The city eventually showed a 45-minute version instead of the full 84 minutes, to provide an opportunity for discussion after the viewing. (Note: Both versions are provided for free on www.occupationmovie.org.) After the screening, a panel discussion was held with representatives of the Jewish Voice for Peace and the Council on American-Islamic Relations. Prior to the screening of the documentary, city officials asked the Jewish Community Relations Council of Greater Washington to participate, but they declined the request since they believed the other participants of the panel were "opposed to the very existence of the State of Israel".

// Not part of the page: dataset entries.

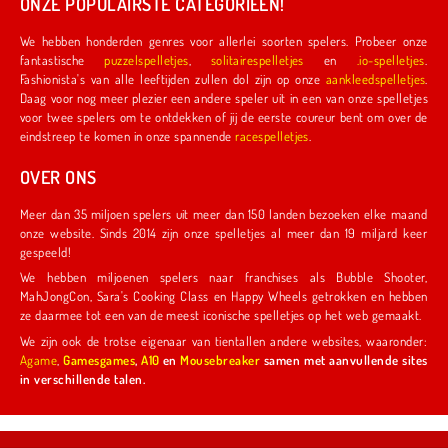
ONZE POPULAIRSTE CATEGORIEËN!
We hebben honderden genres voor allerlei soorten spelers. Probeer onze
fantastische
puzzelspelletjes
,
solitairespelletjes
en
.io-spelletjes
.
Fashionista's van alle leeftijden zullen dol zijn op onze
aankleedspelletjes
.
Daag voor nog meer plezier een andere speler uit in een van onze spelletjes
voor twee spelers om te ontdekken of jij de eerste coureur bent om over de
eindstreep te komen in onze spannende
racespelletjes
.
OVER ONS
Meer dan 35 miljoen spelers uit meer dan 150 landen bezoeken elke maand
onze website. Sinds 2014 zijn onze spelletjes al meer dan 19 miljard keer
gespeeld!
We hebben miljoenen spelers naar franchises als Bubble Shooter,
MahJongCon, Sara's Cooking Class en Happy Wheels getrokken en hebben
ze daarmee tot een van de meest iconische spelletjes op het web gemaakt.
We zijn ook de trotse eigenaar van tientallen andere websites, waaronder:
Agame
,
Gamesgames
,
A10
en
Mousebreaker
samen met aanvullende sites
in verschillende talen.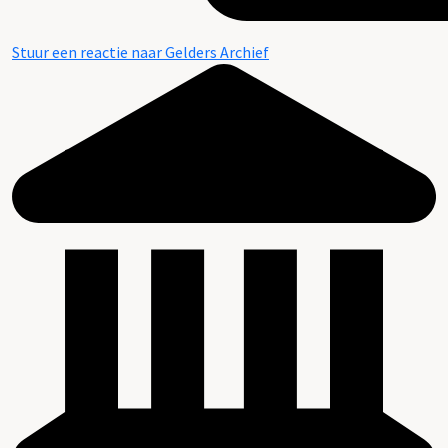
Stuur een reactie naar Gelders Archief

Benjamin F. Kramer, a member of the Maryland House of Delegates, condemned the city's sponsorship of the film, saying: "What is next on the agenda... Should we reflect on 1933 Germany for just a little guidance?... Perhaps soon you will require your Jewish business owners to place Stars of David on their storefronts so that later it will be easier to identify them and smash their windows, or perhaps just a government promoted synagogue burning or two... after all, it's just the Jews." Peter Franchot, Maryland's comptroller, also expressed opposition to the film's screening and its content. He said the "city council need to make the call today to cancel this showing and relegate this movie—and its anti-Semitic values—back to the dark fringes of our society." Eight out of the nine members of the Montgomery County Council similarly asked for cancelling the screening of the documentary as they said the film was anti-Jewish. Tom Hucker, the only member of the council who did not sign the request, said that he was not comfortable doing so when he had not seen the film yet.

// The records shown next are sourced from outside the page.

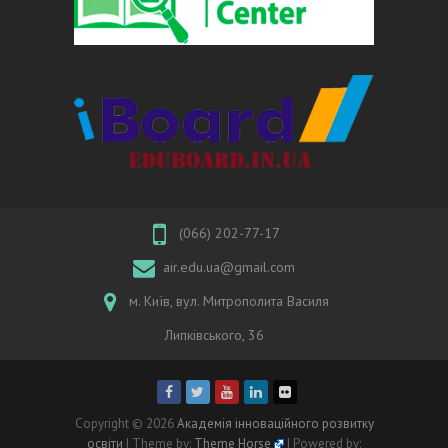
(066) 202-77-17
air.edu.ua@gmail.com
м. Київ, вул. Митрополита Василя
Липківського, 36
Copyright © 2026
Академія інноваційного розвитку
освіти
| Theme by:
Theme Horse
| Powered by: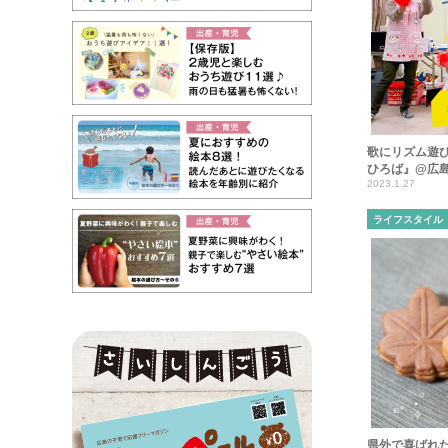
歌にリズム遊
ひろば』@広
2023.1.27
ライフスタイル
県外で喜ばれ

Ron Halber, the executive director of the Jewish Community Relations Council of Greater Washington, who preferred not to participate in the screening, said, "We have a city that has decided to spend taxpayer dollars on a discredited film that is anti-Semitic in nature." He added that the film "could have been written by the Hamas propaganda playbook."

Benjamin Douglas, a member of Jewish Voice For Peace of DC Metro, while noting that the JCRC does not speak for all Jewish people, said: "we want people to watch the movie and decide for themselves". Zainab Chaudry, the Maryland Director for the Council on American–Islamic Relations, said "If we shut down debate, then we're basically saying it's my way or the highway, and that's not government's place to say that." Deepak Kenkeremath, an organizer of a yearly "Voices from the Holy Land" event, who attended the circle of protesters who gathered outside the community, considered the event as a case study: "Here we are with protesters waving banners and signs claiming this film is anti-Semitic when they haven’t even seen it". He continued to say that the fact that the screening was not canceled would show other local jurisdictions not to back down.

=== Attempted screening at Jackson-Reed High School ===
The Arab Student Union, a student group at Jackson-Reed High School, cooperated with the ACLU of DC to file a lawsuit against their school for refusing to allow them to show the film, citing grounds for showing the film under the First Amendment. The school leadership then reached an agreement with the student group allowing them to screen one of three alternative films (The Wanted 18, Farha, or 5 Broken Cameras).